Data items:
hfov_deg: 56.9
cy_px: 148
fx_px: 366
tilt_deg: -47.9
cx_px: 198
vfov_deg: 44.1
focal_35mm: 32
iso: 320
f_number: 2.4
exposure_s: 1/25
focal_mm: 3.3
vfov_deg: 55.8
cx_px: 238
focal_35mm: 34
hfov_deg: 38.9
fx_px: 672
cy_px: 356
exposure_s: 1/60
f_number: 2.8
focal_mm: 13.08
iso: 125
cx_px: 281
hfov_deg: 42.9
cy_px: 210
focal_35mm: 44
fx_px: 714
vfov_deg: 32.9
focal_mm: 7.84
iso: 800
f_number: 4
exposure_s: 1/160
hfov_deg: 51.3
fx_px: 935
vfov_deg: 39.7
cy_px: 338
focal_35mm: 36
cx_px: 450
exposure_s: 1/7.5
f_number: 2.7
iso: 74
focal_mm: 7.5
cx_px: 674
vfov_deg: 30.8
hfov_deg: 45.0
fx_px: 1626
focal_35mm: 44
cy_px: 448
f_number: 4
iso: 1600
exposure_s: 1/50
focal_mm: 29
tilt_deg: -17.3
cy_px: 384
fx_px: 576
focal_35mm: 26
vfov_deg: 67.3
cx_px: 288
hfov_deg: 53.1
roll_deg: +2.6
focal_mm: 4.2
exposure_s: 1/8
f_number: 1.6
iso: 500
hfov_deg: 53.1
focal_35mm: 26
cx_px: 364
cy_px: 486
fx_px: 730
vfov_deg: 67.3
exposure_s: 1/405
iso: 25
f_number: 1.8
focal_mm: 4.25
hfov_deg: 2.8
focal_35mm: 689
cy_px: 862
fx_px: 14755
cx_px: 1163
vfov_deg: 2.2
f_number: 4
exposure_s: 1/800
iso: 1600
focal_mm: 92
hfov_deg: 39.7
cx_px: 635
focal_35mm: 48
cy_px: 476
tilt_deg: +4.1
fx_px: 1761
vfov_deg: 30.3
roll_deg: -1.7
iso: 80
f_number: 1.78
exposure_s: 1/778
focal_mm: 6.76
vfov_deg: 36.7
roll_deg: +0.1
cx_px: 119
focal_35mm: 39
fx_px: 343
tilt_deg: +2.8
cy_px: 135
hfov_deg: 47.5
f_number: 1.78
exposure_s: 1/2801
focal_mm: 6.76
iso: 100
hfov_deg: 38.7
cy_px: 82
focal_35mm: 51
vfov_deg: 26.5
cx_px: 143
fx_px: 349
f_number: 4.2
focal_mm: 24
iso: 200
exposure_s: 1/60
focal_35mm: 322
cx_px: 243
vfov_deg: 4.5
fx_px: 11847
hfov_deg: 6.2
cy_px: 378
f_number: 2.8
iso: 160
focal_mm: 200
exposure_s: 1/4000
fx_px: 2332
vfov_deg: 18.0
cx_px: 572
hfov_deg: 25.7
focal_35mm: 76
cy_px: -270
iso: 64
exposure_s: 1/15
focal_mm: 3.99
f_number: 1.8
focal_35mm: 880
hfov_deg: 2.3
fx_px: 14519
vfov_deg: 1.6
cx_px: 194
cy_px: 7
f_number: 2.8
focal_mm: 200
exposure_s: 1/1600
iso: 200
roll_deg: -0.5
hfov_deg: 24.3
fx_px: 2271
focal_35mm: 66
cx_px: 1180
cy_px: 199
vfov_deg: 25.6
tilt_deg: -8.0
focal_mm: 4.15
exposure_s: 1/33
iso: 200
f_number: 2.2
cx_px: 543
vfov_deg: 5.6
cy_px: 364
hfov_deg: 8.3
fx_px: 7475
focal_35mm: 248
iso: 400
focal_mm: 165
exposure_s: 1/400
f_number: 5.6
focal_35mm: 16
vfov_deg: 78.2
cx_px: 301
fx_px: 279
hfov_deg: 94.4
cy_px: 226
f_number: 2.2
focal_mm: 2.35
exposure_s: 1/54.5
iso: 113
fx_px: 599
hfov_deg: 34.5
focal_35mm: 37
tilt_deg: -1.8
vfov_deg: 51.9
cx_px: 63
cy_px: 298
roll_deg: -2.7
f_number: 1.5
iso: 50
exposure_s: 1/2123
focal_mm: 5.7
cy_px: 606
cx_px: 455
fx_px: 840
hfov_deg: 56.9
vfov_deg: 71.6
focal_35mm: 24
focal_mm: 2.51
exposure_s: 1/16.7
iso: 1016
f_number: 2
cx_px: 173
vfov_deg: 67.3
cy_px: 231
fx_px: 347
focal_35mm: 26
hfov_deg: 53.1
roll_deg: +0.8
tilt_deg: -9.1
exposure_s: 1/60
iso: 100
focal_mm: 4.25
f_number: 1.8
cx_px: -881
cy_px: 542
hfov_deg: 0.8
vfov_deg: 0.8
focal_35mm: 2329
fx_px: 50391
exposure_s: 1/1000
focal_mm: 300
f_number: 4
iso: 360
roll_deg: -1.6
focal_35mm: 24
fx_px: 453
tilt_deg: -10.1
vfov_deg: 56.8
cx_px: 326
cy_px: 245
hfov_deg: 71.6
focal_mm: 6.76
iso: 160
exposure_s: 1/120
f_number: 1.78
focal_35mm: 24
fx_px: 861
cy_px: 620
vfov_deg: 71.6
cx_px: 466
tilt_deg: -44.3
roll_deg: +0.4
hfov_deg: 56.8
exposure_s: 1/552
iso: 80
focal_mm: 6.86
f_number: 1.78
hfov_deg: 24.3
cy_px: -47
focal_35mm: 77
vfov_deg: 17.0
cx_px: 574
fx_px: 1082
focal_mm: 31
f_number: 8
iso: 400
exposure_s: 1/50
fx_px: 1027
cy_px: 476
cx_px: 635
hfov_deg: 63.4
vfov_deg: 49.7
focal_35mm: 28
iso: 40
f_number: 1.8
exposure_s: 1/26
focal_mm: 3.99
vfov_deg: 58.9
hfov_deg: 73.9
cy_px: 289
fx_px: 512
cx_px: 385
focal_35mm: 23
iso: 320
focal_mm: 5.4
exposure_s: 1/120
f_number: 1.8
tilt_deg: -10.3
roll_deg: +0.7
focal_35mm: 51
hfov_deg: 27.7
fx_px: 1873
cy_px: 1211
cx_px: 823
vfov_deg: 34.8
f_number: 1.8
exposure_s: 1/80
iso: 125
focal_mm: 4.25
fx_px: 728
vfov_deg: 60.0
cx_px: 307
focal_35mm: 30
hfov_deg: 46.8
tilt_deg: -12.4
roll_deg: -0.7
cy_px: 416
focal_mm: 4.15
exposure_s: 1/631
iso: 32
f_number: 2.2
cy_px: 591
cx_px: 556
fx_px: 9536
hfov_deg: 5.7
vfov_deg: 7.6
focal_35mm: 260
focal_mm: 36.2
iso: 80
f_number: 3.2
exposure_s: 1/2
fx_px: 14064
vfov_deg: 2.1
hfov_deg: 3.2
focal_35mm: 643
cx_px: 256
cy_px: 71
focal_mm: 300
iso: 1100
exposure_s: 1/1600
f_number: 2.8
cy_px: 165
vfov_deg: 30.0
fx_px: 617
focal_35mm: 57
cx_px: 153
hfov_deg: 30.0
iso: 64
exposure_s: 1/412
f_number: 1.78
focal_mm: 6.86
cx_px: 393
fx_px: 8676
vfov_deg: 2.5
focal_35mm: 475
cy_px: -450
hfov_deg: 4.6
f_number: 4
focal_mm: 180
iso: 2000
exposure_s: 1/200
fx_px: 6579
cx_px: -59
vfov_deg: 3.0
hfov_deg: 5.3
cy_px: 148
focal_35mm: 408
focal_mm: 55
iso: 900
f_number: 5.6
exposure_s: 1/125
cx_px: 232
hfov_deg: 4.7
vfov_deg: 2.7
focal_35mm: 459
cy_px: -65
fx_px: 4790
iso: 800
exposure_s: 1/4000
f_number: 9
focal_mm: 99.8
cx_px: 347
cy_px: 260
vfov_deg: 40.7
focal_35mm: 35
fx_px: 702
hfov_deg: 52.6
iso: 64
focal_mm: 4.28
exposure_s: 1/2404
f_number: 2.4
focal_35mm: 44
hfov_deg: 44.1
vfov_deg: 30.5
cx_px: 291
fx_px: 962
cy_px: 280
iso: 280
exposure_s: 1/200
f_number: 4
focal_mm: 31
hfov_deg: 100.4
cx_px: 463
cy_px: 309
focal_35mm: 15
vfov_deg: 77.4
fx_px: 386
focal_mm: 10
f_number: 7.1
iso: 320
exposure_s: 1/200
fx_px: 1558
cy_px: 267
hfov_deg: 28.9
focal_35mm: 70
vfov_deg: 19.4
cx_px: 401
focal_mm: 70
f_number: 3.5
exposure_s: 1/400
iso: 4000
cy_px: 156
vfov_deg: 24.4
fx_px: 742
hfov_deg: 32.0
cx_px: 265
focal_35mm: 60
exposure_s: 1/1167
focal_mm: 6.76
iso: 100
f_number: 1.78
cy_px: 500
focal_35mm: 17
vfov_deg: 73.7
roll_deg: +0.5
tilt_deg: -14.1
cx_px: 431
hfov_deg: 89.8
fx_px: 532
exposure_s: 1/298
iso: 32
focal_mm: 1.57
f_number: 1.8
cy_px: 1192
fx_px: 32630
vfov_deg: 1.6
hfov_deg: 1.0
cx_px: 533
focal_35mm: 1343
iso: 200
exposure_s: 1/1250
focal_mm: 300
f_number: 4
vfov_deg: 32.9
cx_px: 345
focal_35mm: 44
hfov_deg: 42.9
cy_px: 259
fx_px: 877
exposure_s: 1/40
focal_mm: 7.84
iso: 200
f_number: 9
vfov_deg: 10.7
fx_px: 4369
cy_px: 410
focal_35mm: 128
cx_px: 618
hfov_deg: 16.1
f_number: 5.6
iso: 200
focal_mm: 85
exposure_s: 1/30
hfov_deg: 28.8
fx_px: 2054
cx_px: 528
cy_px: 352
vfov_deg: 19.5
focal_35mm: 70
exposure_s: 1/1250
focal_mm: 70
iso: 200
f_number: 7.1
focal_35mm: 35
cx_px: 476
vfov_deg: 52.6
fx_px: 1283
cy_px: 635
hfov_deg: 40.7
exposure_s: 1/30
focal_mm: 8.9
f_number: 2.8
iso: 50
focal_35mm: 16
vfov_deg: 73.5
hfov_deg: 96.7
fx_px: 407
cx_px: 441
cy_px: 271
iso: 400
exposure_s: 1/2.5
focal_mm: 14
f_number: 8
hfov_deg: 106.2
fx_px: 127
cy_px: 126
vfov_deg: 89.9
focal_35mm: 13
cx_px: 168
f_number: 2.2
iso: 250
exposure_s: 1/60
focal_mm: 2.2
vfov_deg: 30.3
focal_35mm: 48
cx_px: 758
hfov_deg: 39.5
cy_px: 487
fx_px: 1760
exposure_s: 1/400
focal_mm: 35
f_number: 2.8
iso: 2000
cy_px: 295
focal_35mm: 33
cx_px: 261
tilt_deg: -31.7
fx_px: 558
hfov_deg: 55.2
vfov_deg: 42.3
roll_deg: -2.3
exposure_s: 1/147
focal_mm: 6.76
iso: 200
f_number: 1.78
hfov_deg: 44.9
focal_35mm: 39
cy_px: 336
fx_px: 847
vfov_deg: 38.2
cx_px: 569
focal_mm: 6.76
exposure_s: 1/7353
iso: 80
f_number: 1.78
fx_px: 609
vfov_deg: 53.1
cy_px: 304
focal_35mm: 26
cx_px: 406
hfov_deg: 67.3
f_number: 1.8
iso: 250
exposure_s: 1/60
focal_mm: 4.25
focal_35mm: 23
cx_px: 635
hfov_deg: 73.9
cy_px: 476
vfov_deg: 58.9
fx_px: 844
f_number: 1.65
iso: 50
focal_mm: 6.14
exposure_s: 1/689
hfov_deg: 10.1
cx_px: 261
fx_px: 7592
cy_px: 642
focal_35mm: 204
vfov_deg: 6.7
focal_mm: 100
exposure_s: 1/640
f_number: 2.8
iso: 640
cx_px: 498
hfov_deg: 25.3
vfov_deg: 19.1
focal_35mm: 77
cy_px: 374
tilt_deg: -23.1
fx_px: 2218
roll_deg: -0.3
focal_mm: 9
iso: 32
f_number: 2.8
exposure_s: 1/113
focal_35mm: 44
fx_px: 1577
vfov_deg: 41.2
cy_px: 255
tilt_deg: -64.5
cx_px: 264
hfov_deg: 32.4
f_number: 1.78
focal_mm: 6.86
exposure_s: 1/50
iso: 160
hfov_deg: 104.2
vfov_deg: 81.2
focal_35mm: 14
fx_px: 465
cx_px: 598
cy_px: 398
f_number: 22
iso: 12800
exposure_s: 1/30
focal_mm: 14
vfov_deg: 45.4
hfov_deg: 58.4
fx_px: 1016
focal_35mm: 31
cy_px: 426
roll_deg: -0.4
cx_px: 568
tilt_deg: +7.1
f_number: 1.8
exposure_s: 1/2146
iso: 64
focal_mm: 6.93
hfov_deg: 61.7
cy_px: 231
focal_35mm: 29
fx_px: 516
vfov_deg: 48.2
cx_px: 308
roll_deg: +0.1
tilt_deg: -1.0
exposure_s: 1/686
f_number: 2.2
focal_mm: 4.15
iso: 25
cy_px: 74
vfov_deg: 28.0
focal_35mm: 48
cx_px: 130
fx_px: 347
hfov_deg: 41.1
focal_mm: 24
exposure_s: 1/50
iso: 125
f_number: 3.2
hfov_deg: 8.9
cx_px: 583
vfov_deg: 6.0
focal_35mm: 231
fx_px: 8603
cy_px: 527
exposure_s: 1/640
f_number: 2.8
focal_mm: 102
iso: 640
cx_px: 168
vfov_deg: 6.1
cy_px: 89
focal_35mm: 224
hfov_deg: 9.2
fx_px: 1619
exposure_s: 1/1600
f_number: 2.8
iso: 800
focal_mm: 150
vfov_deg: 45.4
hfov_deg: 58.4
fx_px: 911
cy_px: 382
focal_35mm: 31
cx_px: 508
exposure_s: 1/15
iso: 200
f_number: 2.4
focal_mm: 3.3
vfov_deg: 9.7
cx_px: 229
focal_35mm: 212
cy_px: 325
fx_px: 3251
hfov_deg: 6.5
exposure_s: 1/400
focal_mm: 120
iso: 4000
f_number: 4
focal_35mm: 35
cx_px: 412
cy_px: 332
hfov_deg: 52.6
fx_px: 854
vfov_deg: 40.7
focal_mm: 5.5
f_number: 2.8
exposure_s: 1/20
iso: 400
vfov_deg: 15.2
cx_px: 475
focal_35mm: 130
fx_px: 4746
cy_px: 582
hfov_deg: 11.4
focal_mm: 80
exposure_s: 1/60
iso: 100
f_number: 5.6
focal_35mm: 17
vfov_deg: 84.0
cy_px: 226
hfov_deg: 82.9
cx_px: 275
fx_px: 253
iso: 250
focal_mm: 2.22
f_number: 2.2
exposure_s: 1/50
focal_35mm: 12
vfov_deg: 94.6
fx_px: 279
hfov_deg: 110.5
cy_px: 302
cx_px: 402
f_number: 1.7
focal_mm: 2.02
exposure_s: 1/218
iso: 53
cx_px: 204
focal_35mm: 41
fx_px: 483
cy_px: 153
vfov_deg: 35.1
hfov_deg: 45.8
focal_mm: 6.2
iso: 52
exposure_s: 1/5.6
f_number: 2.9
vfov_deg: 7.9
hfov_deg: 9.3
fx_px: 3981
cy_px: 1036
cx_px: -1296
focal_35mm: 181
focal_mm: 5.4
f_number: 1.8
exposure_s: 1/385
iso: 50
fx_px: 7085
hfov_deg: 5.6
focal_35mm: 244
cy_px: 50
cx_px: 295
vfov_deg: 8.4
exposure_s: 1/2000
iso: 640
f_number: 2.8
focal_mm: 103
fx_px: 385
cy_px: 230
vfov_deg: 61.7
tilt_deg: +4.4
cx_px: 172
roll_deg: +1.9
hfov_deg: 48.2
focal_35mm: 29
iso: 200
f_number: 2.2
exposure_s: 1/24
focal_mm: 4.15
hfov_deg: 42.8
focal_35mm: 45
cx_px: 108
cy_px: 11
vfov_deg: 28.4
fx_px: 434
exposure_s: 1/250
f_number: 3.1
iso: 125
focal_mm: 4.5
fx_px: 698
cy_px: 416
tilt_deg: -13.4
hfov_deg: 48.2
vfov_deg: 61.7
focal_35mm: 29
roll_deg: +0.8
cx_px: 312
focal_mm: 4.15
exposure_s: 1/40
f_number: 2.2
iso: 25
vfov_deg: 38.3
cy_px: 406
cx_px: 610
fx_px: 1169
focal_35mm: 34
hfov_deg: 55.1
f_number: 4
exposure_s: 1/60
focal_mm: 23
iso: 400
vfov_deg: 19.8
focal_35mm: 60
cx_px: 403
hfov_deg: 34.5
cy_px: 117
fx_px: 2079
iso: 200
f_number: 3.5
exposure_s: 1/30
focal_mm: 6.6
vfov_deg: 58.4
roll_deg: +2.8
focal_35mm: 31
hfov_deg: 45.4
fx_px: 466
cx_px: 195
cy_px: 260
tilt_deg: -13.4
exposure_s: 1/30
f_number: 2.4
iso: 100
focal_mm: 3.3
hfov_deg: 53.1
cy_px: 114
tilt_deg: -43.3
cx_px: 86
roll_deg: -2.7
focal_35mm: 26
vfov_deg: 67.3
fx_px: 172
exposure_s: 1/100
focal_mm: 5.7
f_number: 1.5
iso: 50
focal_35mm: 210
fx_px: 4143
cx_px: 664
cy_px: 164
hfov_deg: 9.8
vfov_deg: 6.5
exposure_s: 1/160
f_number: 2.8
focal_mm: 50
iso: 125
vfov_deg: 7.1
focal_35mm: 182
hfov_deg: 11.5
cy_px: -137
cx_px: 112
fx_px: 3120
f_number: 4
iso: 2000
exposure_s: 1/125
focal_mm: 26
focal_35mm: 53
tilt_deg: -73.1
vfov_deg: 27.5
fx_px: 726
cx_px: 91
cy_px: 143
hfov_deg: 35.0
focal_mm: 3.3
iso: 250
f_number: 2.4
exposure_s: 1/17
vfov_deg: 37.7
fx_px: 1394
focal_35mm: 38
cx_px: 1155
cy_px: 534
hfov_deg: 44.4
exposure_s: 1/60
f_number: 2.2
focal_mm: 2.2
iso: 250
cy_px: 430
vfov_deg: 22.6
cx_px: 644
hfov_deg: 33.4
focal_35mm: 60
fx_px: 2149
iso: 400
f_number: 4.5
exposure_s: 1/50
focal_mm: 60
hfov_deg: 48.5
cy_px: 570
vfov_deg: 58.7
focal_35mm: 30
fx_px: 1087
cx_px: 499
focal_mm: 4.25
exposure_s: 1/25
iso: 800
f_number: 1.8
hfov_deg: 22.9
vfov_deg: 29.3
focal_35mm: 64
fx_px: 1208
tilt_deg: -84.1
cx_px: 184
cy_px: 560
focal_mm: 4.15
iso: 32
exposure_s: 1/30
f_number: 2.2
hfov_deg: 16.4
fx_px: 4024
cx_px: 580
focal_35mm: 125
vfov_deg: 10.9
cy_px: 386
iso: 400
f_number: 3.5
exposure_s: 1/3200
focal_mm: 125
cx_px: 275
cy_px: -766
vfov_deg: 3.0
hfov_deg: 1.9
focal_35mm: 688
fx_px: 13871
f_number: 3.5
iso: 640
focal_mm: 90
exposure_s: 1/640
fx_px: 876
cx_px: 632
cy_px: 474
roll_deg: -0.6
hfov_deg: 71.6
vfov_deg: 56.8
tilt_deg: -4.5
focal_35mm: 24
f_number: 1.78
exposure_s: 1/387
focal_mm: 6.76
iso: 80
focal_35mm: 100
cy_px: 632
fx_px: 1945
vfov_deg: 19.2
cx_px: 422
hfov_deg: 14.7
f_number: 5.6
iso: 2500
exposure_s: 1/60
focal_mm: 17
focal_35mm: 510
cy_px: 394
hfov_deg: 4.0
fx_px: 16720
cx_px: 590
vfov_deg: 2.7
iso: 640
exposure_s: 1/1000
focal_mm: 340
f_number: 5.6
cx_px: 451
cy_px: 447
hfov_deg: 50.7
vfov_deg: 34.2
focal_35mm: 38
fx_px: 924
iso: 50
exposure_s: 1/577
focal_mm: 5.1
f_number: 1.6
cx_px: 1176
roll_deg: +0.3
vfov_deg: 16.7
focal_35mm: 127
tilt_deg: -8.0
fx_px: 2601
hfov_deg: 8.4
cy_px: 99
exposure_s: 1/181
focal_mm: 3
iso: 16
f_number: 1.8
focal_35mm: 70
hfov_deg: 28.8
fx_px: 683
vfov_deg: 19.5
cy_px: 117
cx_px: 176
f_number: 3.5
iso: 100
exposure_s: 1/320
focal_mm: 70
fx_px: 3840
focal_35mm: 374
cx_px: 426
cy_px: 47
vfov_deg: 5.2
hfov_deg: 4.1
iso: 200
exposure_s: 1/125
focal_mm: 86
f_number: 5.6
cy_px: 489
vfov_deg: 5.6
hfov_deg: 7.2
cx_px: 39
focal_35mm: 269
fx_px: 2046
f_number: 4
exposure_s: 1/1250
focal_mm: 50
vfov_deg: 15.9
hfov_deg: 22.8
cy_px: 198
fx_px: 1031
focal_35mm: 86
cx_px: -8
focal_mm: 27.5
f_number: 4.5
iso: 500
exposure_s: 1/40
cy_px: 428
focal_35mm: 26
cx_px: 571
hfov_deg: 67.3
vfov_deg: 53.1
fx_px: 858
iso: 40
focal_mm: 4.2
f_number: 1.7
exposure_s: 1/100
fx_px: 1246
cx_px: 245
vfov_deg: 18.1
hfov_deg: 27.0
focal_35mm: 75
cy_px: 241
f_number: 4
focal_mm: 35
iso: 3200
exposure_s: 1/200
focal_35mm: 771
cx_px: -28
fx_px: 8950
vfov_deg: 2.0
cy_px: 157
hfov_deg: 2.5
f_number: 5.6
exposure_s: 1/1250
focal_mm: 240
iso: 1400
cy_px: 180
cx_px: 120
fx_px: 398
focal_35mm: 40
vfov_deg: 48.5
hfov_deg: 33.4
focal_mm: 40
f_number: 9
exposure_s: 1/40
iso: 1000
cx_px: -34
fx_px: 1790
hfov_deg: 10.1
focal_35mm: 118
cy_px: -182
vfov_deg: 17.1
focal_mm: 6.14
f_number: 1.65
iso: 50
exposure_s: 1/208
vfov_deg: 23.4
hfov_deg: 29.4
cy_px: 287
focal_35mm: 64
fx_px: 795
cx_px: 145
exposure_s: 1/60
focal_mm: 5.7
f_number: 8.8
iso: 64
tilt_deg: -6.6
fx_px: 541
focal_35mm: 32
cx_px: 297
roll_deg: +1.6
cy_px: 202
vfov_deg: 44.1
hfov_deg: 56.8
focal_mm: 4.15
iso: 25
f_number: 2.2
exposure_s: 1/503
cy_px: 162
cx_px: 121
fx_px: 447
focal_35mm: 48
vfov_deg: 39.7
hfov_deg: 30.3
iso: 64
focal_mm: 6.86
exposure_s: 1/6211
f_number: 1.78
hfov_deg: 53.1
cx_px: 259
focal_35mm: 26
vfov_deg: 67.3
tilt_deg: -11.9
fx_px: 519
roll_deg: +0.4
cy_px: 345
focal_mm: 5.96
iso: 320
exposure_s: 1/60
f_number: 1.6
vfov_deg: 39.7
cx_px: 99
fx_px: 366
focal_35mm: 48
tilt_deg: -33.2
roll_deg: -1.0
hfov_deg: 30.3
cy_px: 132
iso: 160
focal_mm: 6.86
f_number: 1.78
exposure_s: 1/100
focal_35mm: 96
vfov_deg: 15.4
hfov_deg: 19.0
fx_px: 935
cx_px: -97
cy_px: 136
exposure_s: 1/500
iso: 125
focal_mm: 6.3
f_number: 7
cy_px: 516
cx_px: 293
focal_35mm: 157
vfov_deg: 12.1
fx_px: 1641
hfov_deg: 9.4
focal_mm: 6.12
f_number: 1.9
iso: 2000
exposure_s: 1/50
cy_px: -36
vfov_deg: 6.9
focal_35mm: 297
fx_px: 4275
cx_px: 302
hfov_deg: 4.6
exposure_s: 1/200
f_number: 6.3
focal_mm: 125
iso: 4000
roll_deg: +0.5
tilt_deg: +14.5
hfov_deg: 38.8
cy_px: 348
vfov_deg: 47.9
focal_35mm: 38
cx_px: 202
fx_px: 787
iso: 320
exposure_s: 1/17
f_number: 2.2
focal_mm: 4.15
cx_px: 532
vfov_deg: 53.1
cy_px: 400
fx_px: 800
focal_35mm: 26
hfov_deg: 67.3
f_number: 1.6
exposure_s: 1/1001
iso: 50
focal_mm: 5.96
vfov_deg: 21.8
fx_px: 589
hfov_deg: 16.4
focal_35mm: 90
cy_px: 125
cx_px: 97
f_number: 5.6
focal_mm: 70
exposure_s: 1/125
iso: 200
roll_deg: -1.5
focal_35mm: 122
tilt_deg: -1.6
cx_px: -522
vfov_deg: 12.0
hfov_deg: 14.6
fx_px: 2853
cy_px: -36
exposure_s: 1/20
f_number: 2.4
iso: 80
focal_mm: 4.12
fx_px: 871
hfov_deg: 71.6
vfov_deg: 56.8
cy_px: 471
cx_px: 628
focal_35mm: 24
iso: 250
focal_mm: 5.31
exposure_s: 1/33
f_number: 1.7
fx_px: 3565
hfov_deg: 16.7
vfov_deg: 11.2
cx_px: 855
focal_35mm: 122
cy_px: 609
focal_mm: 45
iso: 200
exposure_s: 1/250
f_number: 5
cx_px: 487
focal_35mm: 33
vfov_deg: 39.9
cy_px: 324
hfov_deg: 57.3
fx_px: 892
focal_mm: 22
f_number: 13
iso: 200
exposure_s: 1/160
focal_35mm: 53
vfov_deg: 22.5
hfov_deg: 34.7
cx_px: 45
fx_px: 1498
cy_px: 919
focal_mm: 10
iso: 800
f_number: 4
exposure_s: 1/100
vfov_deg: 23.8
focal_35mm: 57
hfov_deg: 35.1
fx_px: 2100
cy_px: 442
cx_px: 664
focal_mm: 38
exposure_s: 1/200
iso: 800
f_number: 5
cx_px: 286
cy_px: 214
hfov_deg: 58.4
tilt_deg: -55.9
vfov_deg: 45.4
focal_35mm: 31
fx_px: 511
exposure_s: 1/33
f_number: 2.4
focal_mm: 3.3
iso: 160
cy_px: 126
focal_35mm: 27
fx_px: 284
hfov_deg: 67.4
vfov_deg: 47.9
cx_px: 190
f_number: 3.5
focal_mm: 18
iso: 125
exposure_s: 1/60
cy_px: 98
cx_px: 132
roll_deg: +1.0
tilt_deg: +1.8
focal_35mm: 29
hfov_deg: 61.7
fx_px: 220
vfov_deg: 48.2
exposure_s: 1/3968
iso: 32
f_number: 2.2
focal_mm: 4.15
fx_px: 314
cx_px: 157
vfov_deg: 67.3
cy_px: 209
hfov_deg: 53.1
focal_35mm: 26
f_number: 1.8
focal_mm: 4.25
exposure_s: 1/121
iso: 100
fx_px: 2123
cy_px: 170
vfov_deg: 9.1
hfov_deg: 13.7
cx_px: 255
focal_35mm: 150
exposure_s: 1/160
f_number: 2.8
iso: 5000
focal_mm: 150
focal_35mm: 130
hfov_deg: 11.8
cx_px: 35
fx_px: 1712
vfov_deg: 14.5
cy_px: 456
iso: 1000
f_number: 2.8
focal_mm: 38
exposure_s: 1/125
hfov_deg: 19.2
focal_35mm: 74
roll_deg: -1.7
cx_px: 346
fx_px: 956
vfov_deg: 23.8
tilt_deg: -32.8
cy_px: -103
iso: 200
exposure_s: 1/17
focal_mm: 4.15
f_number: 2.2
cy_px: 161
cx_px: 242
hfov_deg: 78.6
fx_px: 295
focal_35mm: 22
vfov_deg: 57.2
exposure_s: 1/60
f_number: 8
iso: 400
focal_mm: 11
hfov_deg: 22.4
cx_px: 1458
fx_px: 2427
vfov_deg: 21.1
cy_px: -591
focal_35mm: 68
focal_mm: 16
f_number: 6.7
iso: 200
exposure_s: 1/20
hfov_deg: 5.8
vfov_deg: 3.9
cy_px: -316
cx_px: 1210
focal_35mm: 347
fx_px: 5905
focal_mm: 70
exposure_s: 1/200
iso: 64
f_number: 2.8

§ To do: Return only the lines above that run from the opening line through the line containing "focal_mm: 7.5", exactly as written.

§ Answer box:
hfov_deg: 56.9
cy_px: 148
fx_px: 366
tilt_deg: -47.9
cx_px: 198
vfov_deg: 44.1
focal_35mm: 32
iso: 320
f_number: 2.4
exposure_s: 1/25
focal_mm: 3.3
vfov_deg: 55.8
cx_px: 238
focal_35mm: 34
hfov_deg: 38.9
fx_px: 672
cy_px: 356
exposure_s: 1/60
f_number: 2.8
focal_mm: 13.08
iso: 125
cx_px: 281
hfov_deg: 42.9
cy_px: 210
focal_35mm: 44
fx_px: 714
vfov_deg: 32.9
focal_mm: 7.84
iso: 800
f_number: 4
exposure_s: 1/160
hfov_deg: 51.3
fx_px: 935
vfov_deg: 39.7
cy_px: 338
focal_35mm: 36
cx_px: 450
exposure_s: 1/7.5
f_number: 2.7
iso: 74
focal_mm: 7.5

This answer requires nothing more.